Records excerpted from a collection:
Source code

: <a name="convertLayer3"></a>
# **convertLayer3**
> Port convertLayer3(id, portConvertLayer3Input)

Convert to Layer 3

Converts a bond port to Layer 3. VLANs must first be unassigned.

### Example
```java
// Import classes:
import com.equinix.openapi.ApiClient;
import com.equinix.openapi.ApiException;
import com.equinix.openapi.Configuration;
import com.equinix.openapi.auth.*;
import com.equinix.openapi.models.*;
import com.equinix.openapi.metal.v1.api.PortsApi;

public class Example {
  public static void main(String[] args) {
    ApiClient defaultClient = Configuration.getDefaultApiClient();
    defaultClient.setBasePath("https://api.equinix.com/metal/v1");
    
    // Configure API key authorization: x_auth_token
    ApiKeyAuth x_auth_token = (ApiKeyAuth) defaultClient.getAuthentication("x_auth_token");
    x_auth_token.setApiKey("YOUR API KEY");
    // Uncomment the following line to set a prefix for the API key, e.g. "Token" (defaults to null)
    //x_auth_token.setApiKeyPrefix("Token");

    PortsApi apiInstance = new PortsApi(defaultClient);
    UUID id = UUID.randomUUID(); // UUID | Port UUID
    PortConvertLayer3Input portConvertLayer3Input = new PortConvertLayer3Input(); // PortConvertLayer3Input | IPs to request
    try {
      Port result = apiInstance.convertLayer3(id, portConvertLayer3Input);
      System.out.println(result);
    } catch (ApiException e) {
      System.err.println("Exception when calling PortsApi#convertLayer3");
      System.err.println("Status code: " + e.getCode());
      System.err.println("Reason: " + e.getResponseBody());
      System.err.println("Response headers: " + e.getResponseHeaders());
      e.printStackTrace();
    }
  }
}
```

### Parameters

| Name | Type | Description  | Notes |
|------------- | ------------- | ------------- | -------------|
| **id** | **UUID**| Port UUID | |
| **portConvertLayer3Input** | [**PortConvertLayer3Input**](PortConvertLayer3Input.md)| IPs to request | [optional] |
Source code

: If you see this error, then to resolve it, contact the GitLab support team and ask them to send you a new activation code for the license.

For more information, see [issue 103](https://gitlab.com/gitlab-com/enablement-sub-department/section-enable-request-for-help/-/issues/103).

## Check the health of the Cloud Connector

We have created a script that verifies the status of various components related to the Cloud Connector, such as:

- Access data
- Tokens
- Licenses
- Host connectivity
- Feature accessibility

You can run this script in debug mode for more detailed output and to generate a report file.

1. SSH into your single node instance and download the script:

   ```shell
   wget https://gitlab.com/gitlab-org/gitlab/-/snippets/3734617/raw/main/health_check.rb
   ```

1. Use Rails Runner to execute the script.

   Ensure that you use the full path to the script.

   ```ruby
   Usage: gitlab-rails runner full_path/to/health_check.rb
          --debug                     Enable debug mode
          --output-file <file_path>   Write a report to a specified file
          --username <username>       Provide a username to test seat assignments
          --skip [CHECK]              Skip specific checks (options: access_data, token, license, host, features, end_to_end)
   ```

TO DO: All entries are to be retyped with no difference from the original.

ANSWER FOR THIS EXERCISE:
Source code

: <a name="convertLayer3"></a>
# **convertLayer3**
> Port convertLayer3(id, portConvertLayer3Input)

Convert to Layer 3

Converts a bond port to Layer 3. VLANs must first be unassigned.

### Example
```java
// Import classes:
import com.equinix.openapi.ApiClient;
import com.equinix.openapi.ApiException;
import com.equinix.openapi.Configuration;
import com.equinix.openapi.auth.*;
import com.equinix.openapi.models.*;
import com.equinix.openapi.metal.v1.api.PortsApi;

public class Example {
  public static void main(String[] args) {
    ApiClient defaultClient = Configuration.getDefaultApiClient();
    defaultClient.setBasePath("https://api.equinix.com/metal/v1");
    
    // Configure API key authorization: x_auth_token
    ApiKeyAuth x_auth_token = (ApiKeyAuth) defaultClient.getAuthentication("x_auth_token");
    x_auth_token.setApiKey("YOUR API KEY");
    // Uncomment the following line to set a prefix for the API key, e.g. "Token" (defaults to null)
    //x_auth_token.setApiKeyPrefix("Token");

    PortsApi apiInstance = new PortsApi(defaultClient);
    UUID id = UUID.randomUUID(); // UUID | Port UUID
    PortConvertLayer3Input portConvertLayer3Input = new PortConvertLayer3Input(); // PortConvertLayer3Input | IPs to request
    try {
      Port result = apiInstance.convertLayer3(id, portConvertLayer3Input);
      System.out.println(result);
    } catch (ApiException e) {
      System.err.println("Exception when calling PortsApi#convertLayer3");
      System.err.println("Status code: " + e.getCode());
      System.err.println("Reason: " + e.getResponseBody());
      System.err.println("Response headers: " + e.getResponseHeaders());
      e.printStackTrace();
    }
  }
}
```

### Parameters

| Name | Type | Description  | Notes |
|------------- | ------------- | ------------- | -------------|
| **id** | **UUID**| Port UUID | |
| **portConvertLayer3Input** | [**PortConvertLayer3Input**](PortConvertLayer3Input.md)| IPs to request | [optional] |
Source code

: If you see this error, then to resolve it, contact the GitLab support team and ask them to send you a new activation code for the license.

For more information, see [issue 103](https://gitlab.com/gitlab-com/enablement-sub-department/section-enable-request-for-help/-/issues/103).

## Check the health of the Cloud Connector

We have created a script that verifies the status of various components related to the Cloud Connector, such as:

- Access data
- Tokens
- Licenses
- Host connectivity
- Feature accessibility

You can run this script in debug mode for more detailed output and to generate a report file.

1. SSH into your single node instance and download the script:

   ```shell
   wget https://gitlab.com/gitlab-org/gitlab/-/snippets/3734617/raw/main/health_check.rb
   ```

1. Use Rails Runner to execute the script.

   Ensure that you use the full path to the script.

   ```ruby
   Usage: gitlab-rails runner full_path/to/health_check.rb
          --debug                     Enable debug mode
          --output-file <file_path>   Write a report to a specified file
          --username <username>       Provide a username to test seat assignments
          --skip [CHECK]              Skip specific checks (options: access_data, token, license, host, features, end_to_end)
   ```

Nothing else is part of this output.